Biden sends national drug control strategy to Congress
President Biden sent his administration's first national drug control strategy to Congress, the White House announced Thursday.
Why it matters: Deaths from overdoses recently hit a new record of nearly 107,000 over the past 12 months, according to provisional data released by the Centers for Disease Control and Prevention.
- Adolescents and young adults lost an estimated 1.2 million years of life from unintentional drug overdoses between 2015 and 2019, according to a study published in JAMA in February.
The big picture: The plan will act as a guide to drug policy across the federal government and focuses on addressing untreated addiction and clamping down on drug trafficking.
- It prioritizes harm reduction strategies and evidence-based treatments that have been shown to reduce overdose risk and mortality, such as expanding access to naloxone, which can quickly reverse the effects of an opioid overdose.
- It also calls for increased access to clean syringe services programs and drug test strips, which can check drugs for fentanyl.

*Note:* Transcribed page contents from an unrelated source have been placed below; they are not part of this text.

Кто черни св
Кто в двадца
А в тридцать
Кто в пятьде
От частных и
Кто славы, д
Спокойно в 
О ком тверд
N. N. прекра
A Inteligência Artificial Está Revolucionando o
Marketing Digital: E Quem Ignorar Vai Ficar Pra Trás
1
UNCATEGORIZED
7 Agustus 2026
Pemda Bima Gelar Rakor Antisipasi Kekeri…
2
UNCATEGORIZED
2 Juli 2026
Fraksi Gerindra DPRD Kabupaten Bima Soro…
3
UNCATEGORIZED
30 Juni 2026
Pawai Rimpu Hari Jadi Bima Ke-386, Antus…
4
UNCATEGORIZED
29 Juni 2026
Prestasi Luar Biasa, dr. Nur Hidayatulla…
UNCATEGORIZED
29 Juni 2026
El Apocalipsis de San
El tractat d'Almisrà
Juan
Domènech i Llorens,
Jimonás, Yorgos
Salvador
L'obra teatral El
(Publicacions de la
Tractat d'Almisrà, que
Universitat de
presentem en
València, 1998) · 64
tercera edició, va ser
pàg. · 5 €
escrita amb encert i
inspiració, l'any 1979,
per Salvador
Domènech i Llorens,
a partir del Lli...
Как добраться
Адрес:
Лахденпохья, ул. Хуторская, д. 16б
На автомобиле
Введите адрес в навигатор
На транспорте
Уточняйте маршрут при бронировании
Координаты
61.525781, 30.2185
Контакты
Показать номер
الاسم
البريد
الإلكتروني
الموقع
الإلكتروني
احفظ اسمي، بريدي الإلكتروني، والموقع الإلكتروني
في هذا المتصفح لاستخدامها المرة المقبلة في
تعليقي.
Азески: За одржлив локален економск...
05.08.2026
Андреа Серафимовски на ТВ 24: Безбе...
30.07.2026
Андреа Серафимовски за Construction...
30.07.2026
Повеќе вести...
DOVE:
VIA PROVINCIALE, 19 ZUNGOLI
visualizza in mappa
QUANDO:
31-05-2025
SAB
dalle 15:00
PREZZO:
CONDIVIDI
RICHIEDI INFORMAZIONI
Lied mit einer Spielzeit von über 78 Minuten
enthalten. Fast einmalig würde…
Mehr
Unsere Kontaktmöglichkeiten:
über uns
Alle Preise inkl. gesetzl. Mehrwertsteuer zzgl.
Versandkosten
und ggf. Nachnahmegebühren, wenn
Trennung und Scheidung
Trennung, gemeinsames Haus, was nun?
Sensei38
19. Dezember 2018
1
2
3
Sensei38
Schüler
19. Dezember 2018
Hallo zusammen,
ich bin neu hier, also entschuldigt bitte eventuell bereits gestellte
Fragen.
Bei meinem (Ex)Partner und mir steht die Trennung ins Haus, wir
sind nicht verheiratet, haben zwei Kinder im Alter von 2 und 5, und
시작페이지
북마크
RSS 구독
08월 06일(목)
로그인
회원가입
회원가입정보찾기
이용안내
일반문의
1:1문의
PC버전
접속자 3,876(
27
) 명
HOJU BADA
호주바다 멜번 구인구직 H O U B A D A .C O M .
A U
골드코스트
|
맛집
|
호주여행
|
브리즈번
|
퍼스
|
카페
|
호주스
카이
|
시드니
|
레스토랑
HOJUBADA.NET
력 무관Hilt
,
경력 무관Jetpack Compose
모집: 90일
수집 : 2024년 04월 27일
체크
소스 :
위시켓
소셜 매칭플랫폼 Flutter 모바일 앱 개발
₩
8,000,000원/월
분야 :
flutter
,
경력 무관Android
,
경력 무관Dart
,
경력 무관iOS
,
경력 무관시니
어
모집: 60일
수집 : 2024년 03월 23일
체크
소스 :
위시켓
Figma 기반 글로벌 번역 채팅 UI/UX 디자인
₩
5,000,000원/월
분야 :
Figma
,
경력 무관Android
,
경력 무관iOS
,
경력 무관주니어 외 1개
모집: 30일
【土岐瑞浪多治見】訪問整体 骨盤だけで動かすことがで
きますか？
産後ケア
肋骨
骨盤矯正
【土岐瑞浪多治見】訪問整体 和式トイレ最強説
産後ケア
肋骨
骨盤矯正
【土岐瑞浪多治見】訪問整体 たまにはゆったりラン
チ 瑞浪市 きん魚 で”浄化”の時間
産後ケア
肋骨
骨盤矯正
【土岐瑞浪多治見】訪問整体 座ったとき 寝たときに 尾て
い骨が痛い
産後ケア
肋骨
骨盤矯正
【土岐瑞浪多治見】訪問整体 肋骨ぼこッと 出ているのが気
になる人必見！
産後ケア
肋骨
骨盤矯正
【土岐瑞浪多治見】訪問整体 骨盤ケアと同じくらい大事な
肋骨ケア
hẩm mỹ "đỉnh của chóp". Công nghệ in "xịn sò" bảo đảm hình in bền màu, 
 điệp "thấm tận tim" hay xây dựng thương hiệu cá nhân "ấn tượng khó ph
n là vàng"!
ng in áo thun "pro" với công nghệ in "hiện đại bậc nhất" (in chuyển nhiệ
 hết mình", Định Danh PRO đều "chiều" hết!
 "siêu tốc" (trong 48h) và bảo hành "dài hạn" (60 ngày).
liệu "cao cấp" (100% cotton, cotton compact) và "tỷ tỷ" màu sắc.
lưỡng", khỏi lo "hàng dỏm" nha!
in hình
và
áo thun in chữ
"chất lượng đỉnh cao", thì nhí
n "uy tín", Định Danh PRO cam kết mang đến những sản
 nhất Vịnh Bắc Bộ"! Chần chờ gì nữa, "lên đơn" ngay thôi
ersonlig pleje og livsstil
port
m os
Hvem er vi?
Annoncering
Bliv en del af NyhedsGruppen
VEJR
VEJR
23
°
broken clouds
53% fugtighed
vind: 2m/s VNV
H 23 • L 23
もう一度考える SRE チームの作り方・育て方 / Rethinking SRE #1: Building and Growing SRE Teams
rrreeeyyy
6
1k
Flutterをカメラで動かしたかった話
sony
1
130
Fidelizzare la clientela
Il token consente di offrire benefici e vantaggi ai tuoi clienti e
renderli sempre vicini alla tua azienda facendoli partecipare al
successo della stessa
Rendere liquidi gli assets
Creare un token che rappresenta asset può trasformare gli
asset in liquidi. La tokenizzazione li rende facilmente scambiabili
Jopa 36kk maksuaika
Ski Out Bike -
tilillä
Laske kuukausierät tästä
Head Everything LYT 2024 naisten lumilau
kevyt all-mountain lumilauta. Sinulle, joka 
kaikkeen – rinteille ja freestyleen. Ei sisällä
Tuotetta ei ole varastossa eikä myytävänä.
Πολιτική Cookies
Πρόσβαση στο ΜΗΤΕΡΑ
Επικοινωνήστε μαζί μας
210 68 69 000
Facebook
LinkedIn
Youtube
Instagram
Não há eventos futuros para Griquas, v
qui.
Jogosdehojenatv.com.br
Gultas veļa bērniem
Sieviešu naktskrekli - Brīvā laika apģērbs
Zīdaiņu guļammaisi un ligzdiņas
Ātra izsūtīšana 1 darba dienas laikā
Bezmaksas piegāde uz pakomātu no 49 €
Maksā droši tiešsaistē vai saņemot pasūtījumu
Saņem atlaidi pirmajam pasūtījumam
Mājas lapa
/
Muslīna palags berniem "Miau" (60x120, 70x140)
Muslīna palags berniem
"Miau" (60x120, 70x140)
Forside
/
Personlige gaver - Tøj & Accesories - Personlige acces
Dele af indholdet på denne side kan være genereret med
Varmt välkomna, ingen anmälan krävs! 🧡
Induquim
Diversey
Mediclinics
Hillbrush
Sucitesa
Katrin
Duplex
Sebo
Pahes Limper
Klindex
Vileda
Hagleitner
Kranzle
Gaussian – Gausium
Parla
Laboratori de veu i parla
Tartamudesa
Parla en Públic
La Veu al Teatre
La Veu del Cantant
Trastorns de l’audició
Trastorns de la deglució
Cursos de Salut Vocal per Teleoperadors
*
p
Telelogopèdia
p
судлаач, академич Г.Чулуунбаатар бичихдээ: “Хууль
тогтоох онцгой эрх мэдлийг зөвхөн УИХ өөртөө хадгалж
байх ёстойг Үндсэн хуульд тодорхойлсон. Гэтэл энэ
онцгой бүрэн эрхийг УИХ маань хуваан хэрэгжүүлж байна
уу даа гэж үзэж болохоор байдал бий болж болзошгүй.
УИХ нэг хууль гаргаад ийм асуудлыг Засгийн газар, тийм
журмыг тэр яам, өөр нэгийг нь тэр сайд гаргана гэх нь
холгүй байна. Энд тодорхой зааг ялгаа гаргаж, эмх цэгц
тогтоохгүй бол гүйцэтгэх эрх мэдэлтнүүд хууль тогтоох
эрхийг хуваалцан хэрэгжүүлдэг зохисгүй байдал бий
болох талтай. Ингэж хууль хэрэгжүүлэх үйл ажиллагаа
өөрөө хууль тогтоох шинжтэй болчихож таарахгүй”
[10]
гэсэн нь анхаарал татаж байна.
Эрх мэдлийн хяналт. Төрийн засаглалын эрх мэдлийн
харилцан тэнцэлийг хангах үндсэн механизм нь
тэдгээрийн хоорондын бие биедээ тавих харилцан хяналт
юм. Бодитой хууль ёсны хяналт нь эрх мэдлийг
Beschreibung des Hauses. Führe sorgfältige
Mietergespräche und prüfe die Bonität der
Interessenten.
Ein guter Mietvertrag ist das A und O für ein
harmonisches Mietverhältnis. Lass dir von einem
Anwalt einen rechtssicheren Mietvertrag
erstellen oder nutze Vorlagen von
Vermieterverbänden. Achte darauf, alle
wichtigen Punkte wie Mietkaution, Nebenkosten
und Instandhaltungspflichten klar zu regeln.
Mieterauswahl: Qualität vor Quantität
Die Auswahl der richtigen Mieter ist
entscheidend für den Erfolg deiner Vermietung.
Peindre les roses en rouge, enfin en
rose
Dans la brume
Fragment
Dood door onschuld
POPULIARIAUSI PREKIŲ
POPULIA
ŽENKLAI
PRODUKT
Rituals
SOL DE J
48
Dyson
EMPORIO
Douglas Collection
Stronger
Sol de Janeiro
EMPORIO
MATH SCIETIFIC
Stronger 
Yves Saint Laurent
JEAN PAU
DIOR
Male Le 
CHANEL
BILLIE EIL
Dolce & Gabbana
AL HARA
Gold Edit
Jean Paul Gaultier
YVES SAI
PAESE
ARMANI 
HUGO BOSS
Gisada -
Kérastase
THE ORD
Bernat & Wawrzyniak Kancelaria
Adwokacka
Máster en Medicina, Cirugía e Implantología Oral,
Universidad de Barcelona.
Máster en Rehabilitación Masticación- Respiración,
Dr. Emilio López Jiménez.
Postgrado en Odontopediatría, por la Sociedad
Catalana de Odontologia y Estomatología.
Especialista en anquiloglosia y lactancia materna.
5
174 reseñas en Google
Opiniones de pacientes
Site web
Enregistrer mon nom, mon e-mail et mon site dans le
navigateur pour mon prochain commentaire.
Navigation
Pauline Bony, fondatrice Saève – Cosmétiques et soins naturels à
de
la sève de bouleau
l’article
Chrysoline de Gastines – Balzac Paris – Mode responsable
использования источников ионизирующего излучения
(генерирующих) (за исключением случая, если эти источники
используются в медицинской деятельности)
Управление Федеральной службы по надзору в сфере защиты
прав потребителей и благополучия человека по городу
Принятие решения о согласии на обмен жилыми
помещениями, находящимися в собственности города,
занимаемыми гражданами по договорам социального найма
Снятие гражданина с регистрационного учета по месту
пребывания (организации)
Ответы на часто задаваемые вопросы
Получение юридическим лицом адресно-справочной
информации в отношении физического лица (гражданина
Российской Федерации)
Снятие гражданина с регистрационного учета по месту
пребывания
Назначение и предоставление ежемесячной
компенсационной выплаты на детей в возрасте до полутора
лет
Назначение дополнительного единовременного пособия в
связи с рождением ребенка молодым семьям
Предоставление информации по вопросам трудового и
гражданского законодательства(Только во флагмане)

- To suppress drug trafficking, it directs the federal government to strengthen existing tools and find new ones to disrupt the financial activities of transnational criminal organizations that manufacture drugs and bring them into the country.
What they're saying: “All too often, these drugs wind up in communities where naloxone isn’t readily available, where harm reduction services are restricted or underfunded, where there are unacceptable barriers to treatment," White House drug czar Rahul Gupta said Wednesday on a call with reporters, according to AP.
- “Everyone who wants treatment should be able to get it,” he added.